The chapter on Italianate and brownstone houses follows their design as far west as St. Louis, MO, and the mansard-roofed Jacob Christopher House of 1877 – one of the many houses in the Lafayette Park area that helped unite the 30-acre park (the first park created west of the Mississippi River) with the heart of St. Louis. This section acknowledges how "the headlong growth of commercial and industrial centers through the 1850s and '60s spurred the development of vast neighborhoods of row houses suited for both working-class people and middle-class families." They also initiated what was, for many, the troubling sameness of design in adjoining houses, such as the Italianate-inspired townhouses of Brooklyn Heights in Brooklyn, NY. These buildings are represented in the book by the Isaac Van Anden House of 1855, once the home of the owner of the Brooklyn Daily Eagle newspaper. Here the scale of Greek Revival design has been even further expanded, with soaring ceilings and a wide side-entrance hall – a majestic interior life belied by the relative uniformity of its exterior.

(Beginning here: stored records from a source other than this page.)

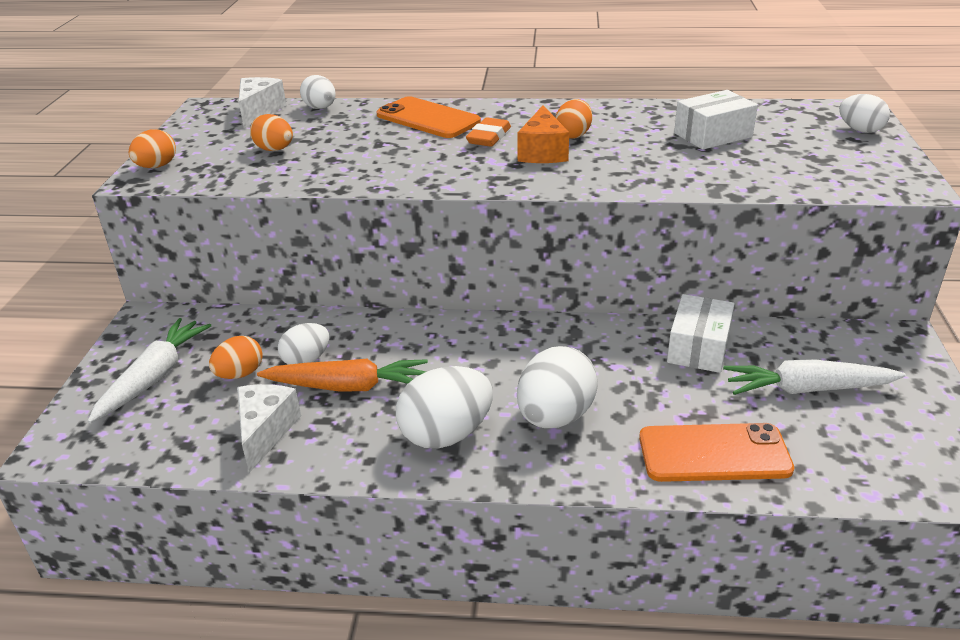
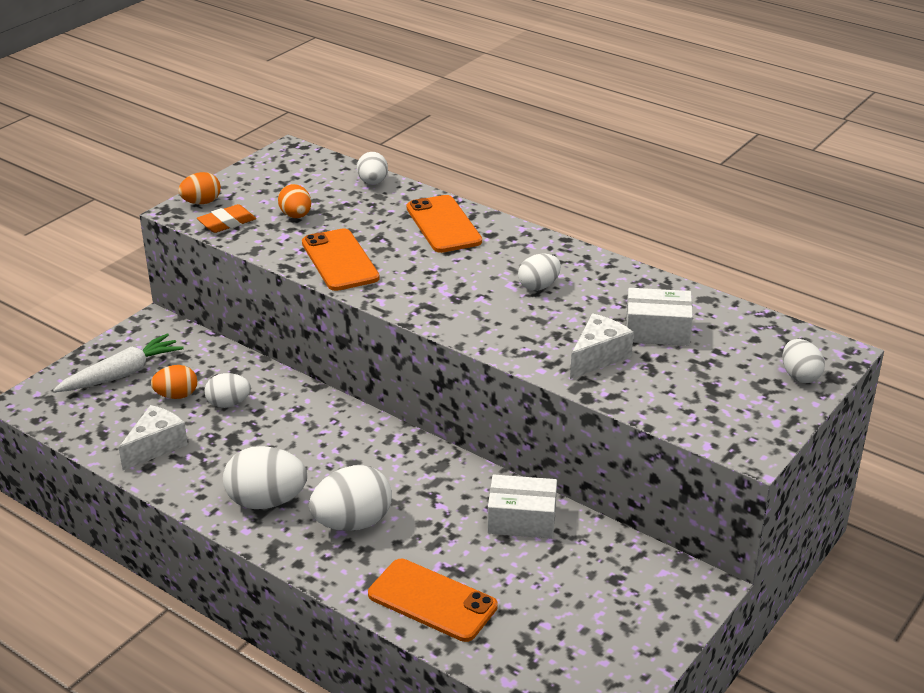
camera: 30 degrees right, 0 degrees up
white cheese [239,77,286,128] -> white cheese moved to [570,314,634,379]
orange carrot [257,359,428,392] -> none
orange eraser [466,117,511,147] -> orange eraser moved to [197,204,256,233]
orange cheese [517,105,569,163] -> none
orange egg [555,99,592,138] -> white egg [518,254,561,291]
white box [667,294,735,373] -> white box turned 45 degrees clockwise [487,475,557,539]
white carrot [723,359,906,395] -> none
none -> orange phone [302,228,380,291]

Lovers of high-Victorian design will be especially charmed by the final section of Murphy's book, in which he examines how "the emergence of the Queen Anne style [...] transformed urban residential building" by incorporating the varied façade massings, delicately turned details, wood shingles and other features of that adored style. Equally important here, however, is a range of other revival styles, usually built as reactions to the effusions of Queen Anne design. The houses highlighted by Murphy in this regard include such beauties as Chicago's John Jacob Glessner House of 1887, a Romanesque Revival masterpiece designed by H.H. Richardson (with a gorgeous Arts and Crafts interior); and New York's Payne and Helen Hay Whitney House of 1902, a Neoclassical townhouse designed by the celebrated team of McKim, Mead & White (but mostly by Stanford White), which is faced in a light stone, after "turn-of-the-century tastes which had turned against the late-19th-century brick and brownstone."

A true lover of the townhouse in all its manifold incarnations, Murphy also sees this house design as embodying a special promise for the future, and he reminds his readers, "the row house neighborhood was above all a community in which the architectural form ensured a certain degree of sociability." Murphy therefore offers the hope that "such aspects of townhouse living could provide a solution to the urban problems we now face." If they fail to do so, it will be because we dropped the ball, despite the potential of our architecture. Anyone who wishes to better understand the potential of the American townhouse need look no further than this superb book.